Les partenaires de cette plateforme doivent évidemment être, en priorité, les Autorités, mais
aussi, des experts scientifiques, des personnes du terrain, des représentants de groupes
d’entraide, et aussi, d’usagers de soins. Ceux-ci doivent aussi, bien sûr, participer aux
discussions, dans le cadre des réseaux de santé et de soins.
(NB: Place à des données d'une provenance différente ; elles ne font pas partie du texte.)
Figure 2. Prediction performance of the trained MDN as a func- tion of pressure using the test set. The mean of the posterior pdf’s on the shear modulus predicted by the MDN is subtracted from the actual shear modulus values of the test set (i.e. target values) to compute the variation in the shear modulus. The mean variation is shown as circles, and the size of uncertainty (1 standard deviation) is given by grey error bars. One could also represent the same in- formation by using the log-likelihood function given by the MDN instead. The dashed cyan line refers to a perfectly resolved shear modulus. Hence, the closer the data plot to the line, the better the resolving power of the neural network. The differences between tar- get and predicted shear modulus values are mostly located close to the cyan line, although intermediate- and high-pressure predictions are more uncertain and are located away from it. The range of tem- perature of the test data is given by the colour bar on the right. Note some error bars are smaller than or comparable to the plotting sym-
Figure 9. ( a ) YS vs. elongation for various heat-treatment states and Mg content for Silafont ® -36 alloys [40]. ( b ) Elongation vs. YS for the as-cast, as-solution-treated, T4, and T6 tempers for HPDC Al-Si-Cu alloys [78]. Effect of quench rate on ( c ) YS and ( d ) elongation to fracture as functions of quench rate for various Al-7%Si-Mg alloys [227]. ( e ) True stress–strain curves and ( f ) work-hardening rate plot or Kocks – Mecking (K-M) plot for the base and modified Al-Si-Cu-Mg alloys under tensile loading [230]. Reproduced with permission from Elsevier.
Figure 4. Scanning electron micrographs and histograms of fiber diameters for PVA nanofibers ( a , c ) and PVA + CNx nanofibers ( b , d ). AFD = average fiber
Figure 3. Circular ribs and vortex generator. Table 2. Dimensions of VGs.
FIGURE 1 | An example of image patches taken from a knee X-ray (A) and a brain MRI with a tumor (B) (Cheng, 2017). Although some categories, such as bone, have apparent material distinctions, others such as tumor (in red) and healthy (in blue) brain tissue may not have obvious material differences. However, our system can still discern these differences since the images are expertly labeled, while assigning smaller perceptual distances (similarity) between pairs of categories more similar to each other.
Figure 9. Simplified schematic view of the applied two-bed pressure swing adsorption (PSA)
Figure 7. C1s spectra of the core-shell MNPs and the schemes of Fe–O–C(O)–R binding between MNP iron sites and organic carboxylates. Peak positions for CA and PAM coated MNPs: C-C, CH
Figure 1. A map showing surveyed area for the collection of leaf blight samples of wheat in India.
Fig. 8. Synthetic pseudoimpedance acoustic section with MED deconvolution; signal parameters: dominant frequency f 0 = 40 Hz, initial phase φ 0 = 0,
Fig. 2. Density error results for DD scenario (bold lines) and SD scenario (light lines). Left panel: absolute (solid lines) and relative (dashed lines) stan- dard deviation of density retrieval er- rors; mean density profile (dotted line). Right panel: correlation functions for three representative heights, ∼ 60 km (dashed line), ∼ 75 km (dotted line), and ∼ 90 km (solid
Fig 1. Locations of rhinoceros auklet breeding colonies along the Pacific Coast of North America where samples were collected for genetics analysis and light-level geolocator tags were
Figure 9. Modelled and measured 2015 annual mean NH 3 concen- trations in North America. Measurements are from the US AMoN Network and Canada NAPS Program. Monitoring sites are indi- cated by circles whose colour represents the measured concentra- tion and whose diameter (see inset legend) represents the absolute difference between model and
Voici, chers collègues, un bref aperçu – plutôt un survol – des ingrédients, des fonctionnalités
qui doivent exister dans le Cadre des Réseaux de Soins en Alcoologie. Aujourd’hui et à ce
stade, en Belgique, pour les problèmes d’alcool, il n’existe pas de réseaux formalisés
structurellement dans le cadre de dispositions légales ou administratives, mais bien
évidemment, il existe une série de réseaux, ex-officio, qu’ont créé les diverses institutions
spécialisées confrontées à une réalité incontournable qui est celle de la nécessité du Travail en
Réseaux. Les thérapeutes appartenant à des centres, soit généralistes,soit spécialisés ont, au
cours des années, pu bénéficier, des Autorités de la santé, d’appoints pour pouvoir mettre un
peu plus d’huile dans les rouages, un peu plus de ciment autour des briques, pour que l’édifice
du Réseau tienne un peu mieux, ceci à travers des projets pilotes. Certains sont intégrés dans
une politique globale de santé mentale ; d’autres sont intégrés dans une politique d’intérêts
prioritaires pour la première ligne de soins ; d’autres encore dans ce que l’on appelle « les
bassins de soins », c’est-à-dire, la coordination régionale entre plusieurs institutions. Ainsi, le
paysage se développe progressivement, en y associant les plus motivés des intervenants.